* [TEXT PROVIDED]
%%

A few weeks ago I was able to attend a panel discussion on feminism in New York City. It was hosted by one of my favorite stores, Fishs Eddy, and by the organization Feminist Camp. The guest of honor was a Very Important Person - Ms. Gloria Steinem.
Over the years, I've had the honor of cooking numerous events in Gloria's home, as well as organizing food for special events for The Ms. Foundation for Women which was co-founded by Gloria in 1973. Of course, I jumped at the chance to attend the panel, to give my undivided attention to the discussion and to Gloria, and to enjoy someone else's catering services. (Thanks, Trader Joe's!)
It was an evening celebrating women of all ages and races, with a focus on the young generation of feminists in conversation with one of our historical feminist pioneers. I wrote about being an Unlikely Activist earlier this year, and I still feel like I'm late to the feminism game and have so much to learn. I whipped out my phone and quickly started typing notes.

%%

* [RECORDED DATA]
%%

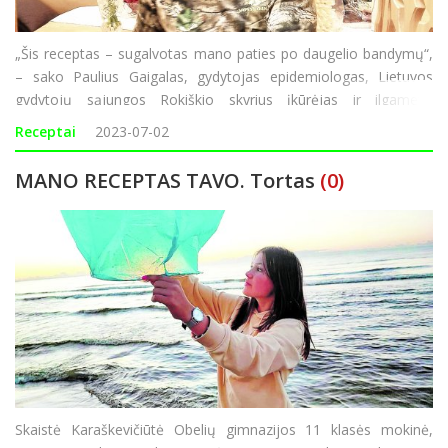
„Šis receptas – sugalvotas mano paties po daugelio bandymų“,
– sako Paulius Gaigalas, gydytojas epidemiologas, Lietuvos
gydytojų sąjungos Rokiškio skyrius įkūrėjas ir ilgametis
pirmininkas, Lietuvos Persitvarkymo Sąjūdžio Rokiškio
Receptai
2023-07-02
iniciatyvinės grupės lyd
MANO RECEPTAS TAVO. Tortas
(0)
Skaistė Karaškevičiūtė Obelių gimnazijos 11 klasės mokinė,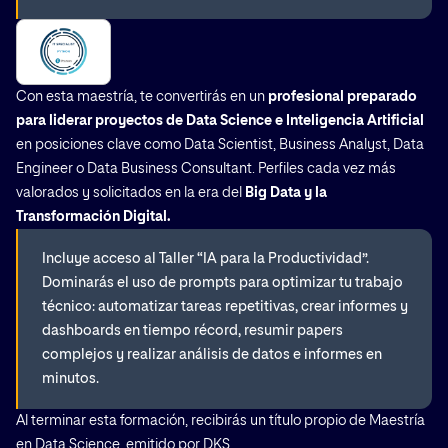
Con esta maestría, te convertirás en un
profesional preparado
para liderar proyectos de Data Science e Inteligencia Artificial
en posiciones clave como Data Scientist, Business Analyst, Data
Engineer o Data Business Consultant. Perfiles cada vez más
valorados y solicitados en la era del
Big Data y la
Transformación Digital.
Incluye acceso al Taller “IA para la Productividad”.
Dominarás el uso de prompts para optimizar tu trabajo
técnico: automatizar tareas repetitivas, crear informes y
dashboards en tiempo récord, resumir papers
complejos y realizar análisis de datos e informes en
minutos.
Al terminar esta formación, recibirás un título propio de Maestría
en Data Science, emitido por DKS.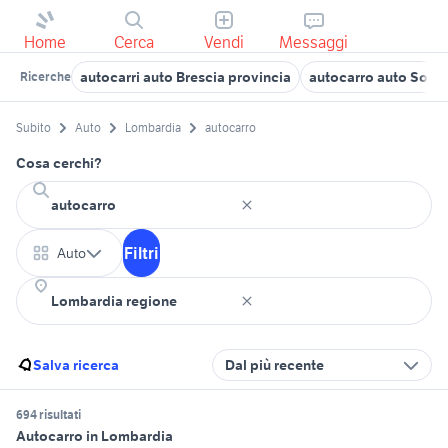
Home
Cerca
Vendi
Messaggi
autocarri auto Brescia provincia
autocarro auto Sondr
Ricerche
Subito
Auto
Lombardia
autocarro
Cosa cerchi?
Filtri
Auto
Salva ricerca
Dal più recente
694 risultati
Autocarro in Lombardia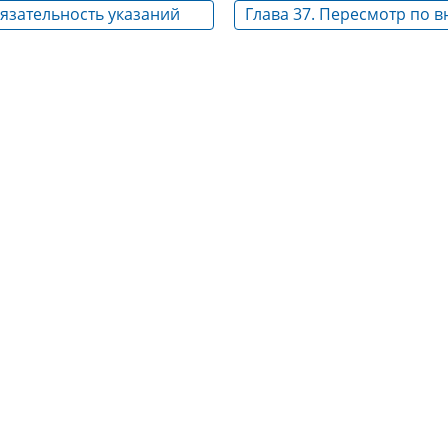
бязательность указаний
Глава 37. Пересмотр по в
тривающего дело в порядке
открывшимся обстоятель
дзора
решений, определений и
постановлений, вступивш
силу. - Утратила силу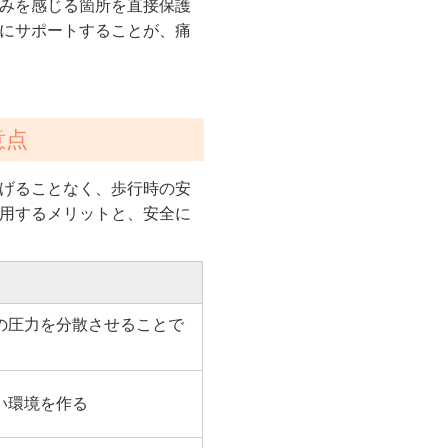
みを感じる箇所を直接保護
にサポートすることが、痛
意点
げることなく、歩行時の安
用するメリットと、安全に
の圧力を分散させることで
い環境を作る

%%

* [PROBLEM STATEMENT]
According to the text about the feminism panel, in what year was The Ms. Foundation for Women co-founded? The lines come from a different source than the text.

* [RESULT OF THE TASK]
1973